■ Passage to read ■
****************************************

Maybe when my darkroom is re-done I'll consider more chemicals, including bleach. I appreciate the info, though.
Jdef, Thanks for those links, they will be life-savers. As soon as I settle down on developer and bromide, etc... I'll test my filtration.
Thank you all again,
I presume this paper does not have developer incorporated, but take a little piece of it and immerse it in strong carbonate solution under room light just to see if my presumption is correct.
Old formulas for warm tone developers include a high ratio of hydroquinone and little sulfite. You can try adding a bunch of hydroquinone to the developer you have been using after diluting it more than usual. The bromide will help too. It may require longer printing exposure as well.
The little bit of research I've done suggests that Arista.EDU is indeed Forté Polygrade V: the color filtration values suggested for both papers are indentical, for example, as are the developers and the predicted tones, along with toners...
Forté Polygrade is not developer incorporated, so neither should the .EDU paper be. I don't have any Potassium Carbonate on hand, so I can't test that out.

****************************************

■ Stored records ■
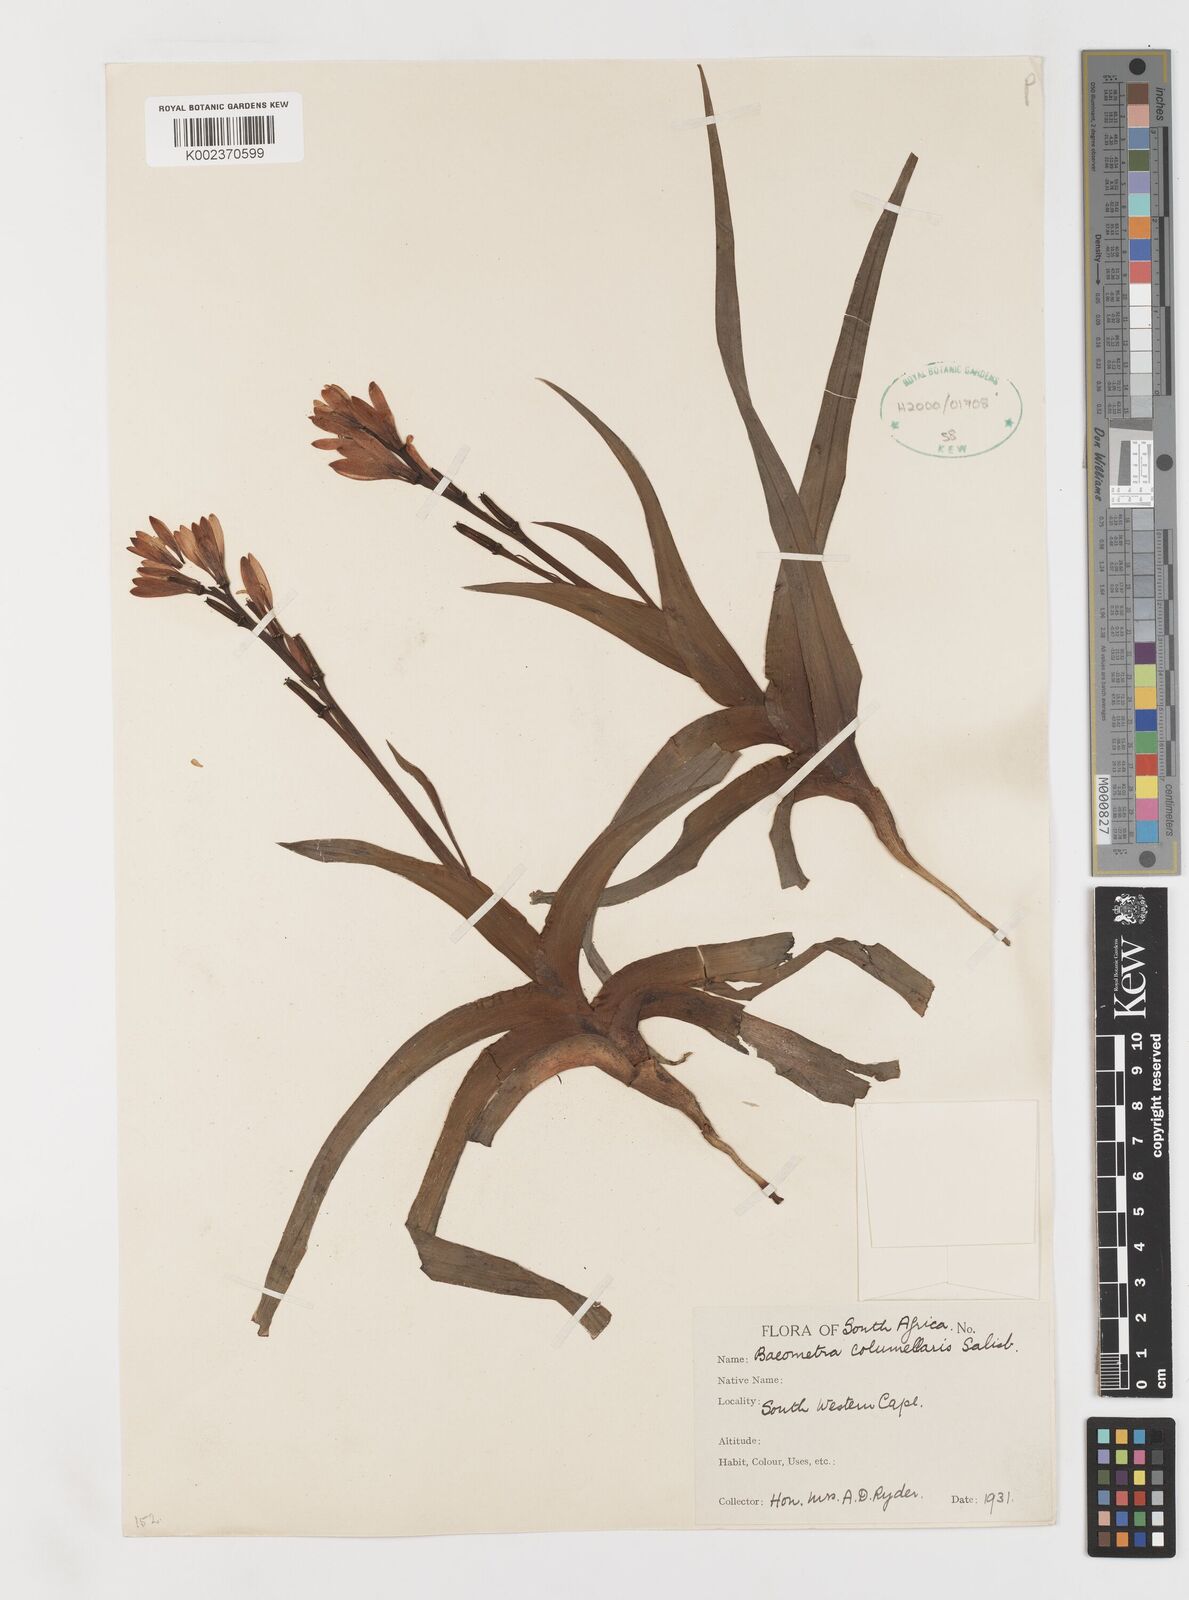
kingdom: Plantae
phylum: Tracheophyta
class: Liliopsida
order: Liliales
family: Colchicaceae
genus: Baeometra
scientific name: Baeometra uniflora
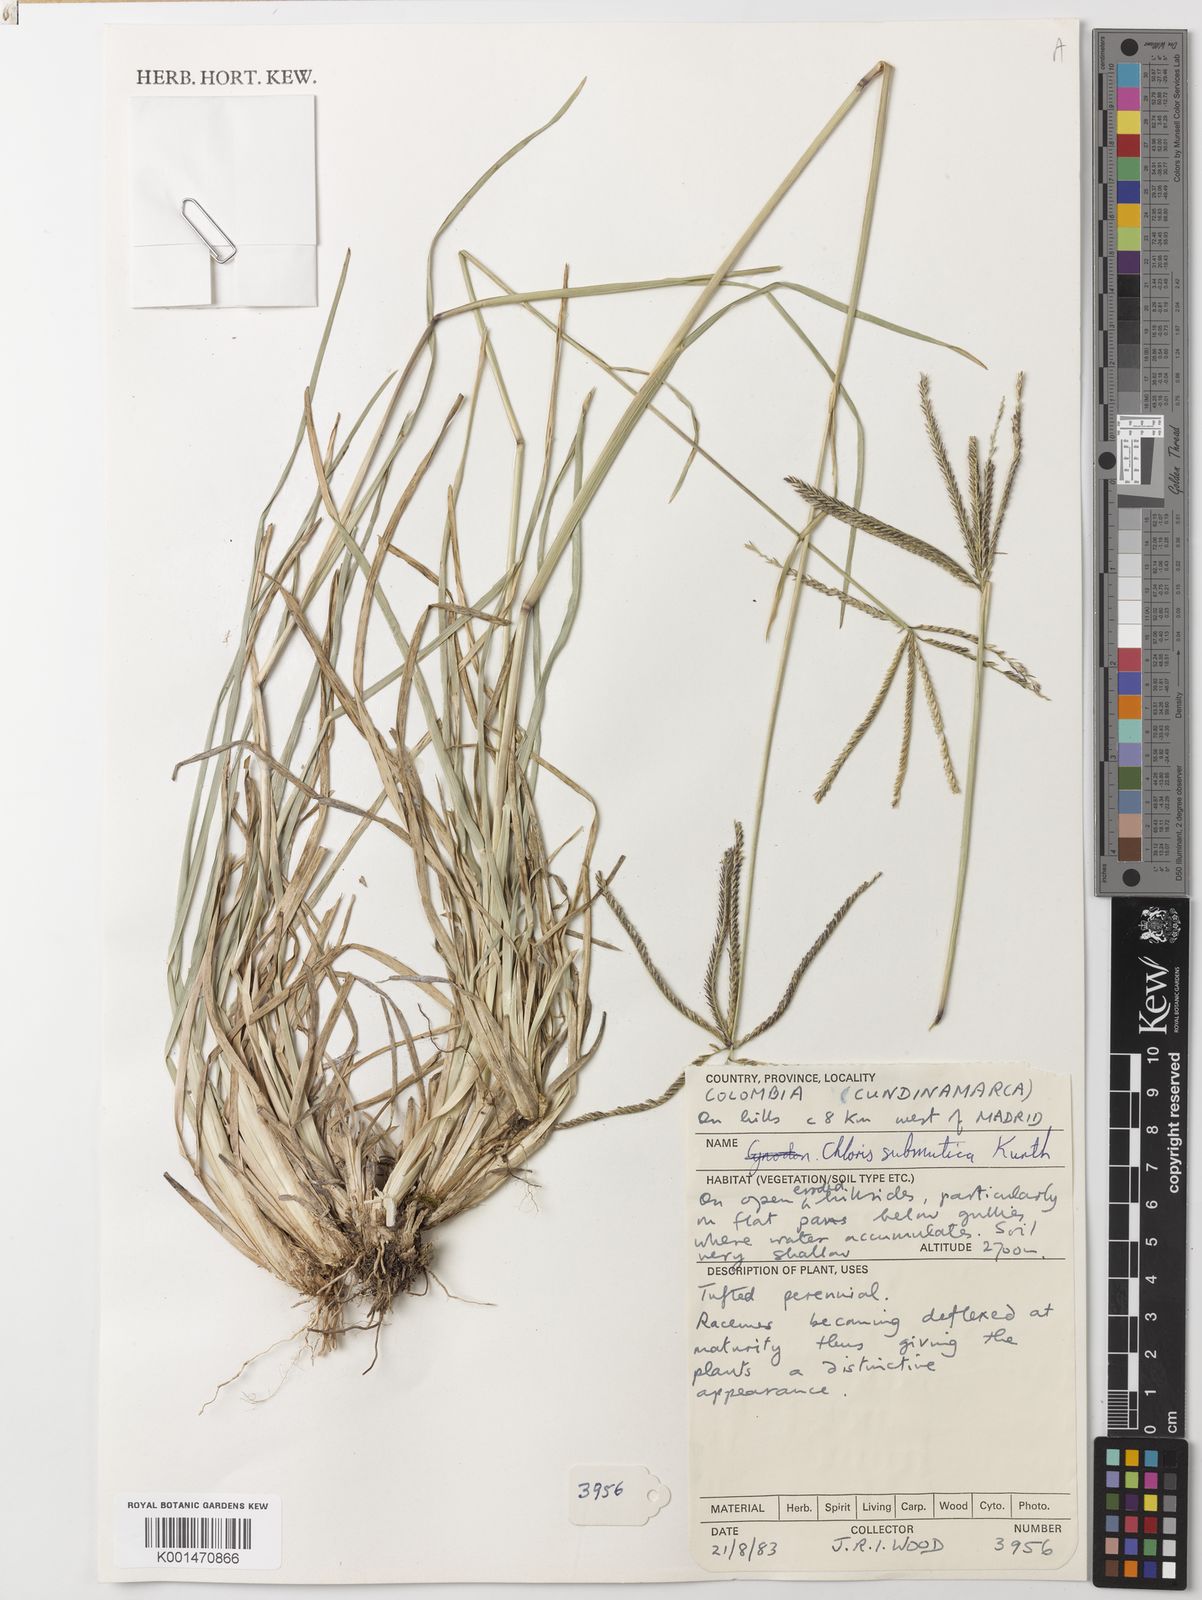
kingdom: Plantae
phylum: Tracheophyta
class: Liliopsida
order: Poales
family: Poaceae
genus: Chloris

****************************************

■ Stated problem A ■
Answer these questions using the discussion of darkroom printing papers:
(i) What do old formulas for warm tone developers include?
(ii) Which paper does the research described suggest Arista.EDU actually is?
(iii) What does one poster lack that prevents testing the paper in carbonate solution?
■ Stated problem B ■
Write what comes next in the discussion of darkroom printing papers, continuing after its final sentence.

■ Response A ■
(i) A high ratio of hydroquinone and little sulfite.
(ii) Forté Polygrade V.
(iii) Potassium Carbonate.

■ Response B ■
Having given the prints some time to "grow" on me, the neutral tone does not bother me as much. This reminds me of a time I bought 250 sheets of 8x10 forté RC, which when developed in Ilford Universal Paper developer produced tones WAY too cold. It took me a few sheets to get used to it (I only used it for contact sheets and proofs anyhow). I suspect the .EDU paper would react the same way...
Anyway, Freestyle hasn't answered yet, but I'm not too worried about it.
But I have to ask this:
Has anyone ever used this:
Brown Tone Print Developer (Agfa-120)
I haven't run the formula through my calculator, but if it's long lasting, it might be another option...
Ok, the best "bang for the buck" scenario with the Agfa-120 developer is buying 10lbs of Pot Carbonate, 3lbs of Hidroquinone, and 10lbs of Sodium Sulfite (I'd need 7.5), which comes to $108.80 and yields a little over 56L of developer. that's about $2 per L. Plus shipping
LPD costs $6.99 and yields 22.8L at a 1:6 dilution. That is about $0.30 per L. shipping would be 5-6 bucks max.
and then there's photog's formulary 106... $21.5 for 16 liters, or $1.35 per L.
BTW, I'm posting these things in the hopes that it will be useful to someone else, but I''d also like to hear people's experiences with these developers (particularly with neutral tone papers). Thanks
Yes, Agfa-120 is essentially identical to Agfa Neutol WA. This is a hydoquinone/sulfite/carbonate developer. It is often used in split development to control/manipulate image tone and contrast.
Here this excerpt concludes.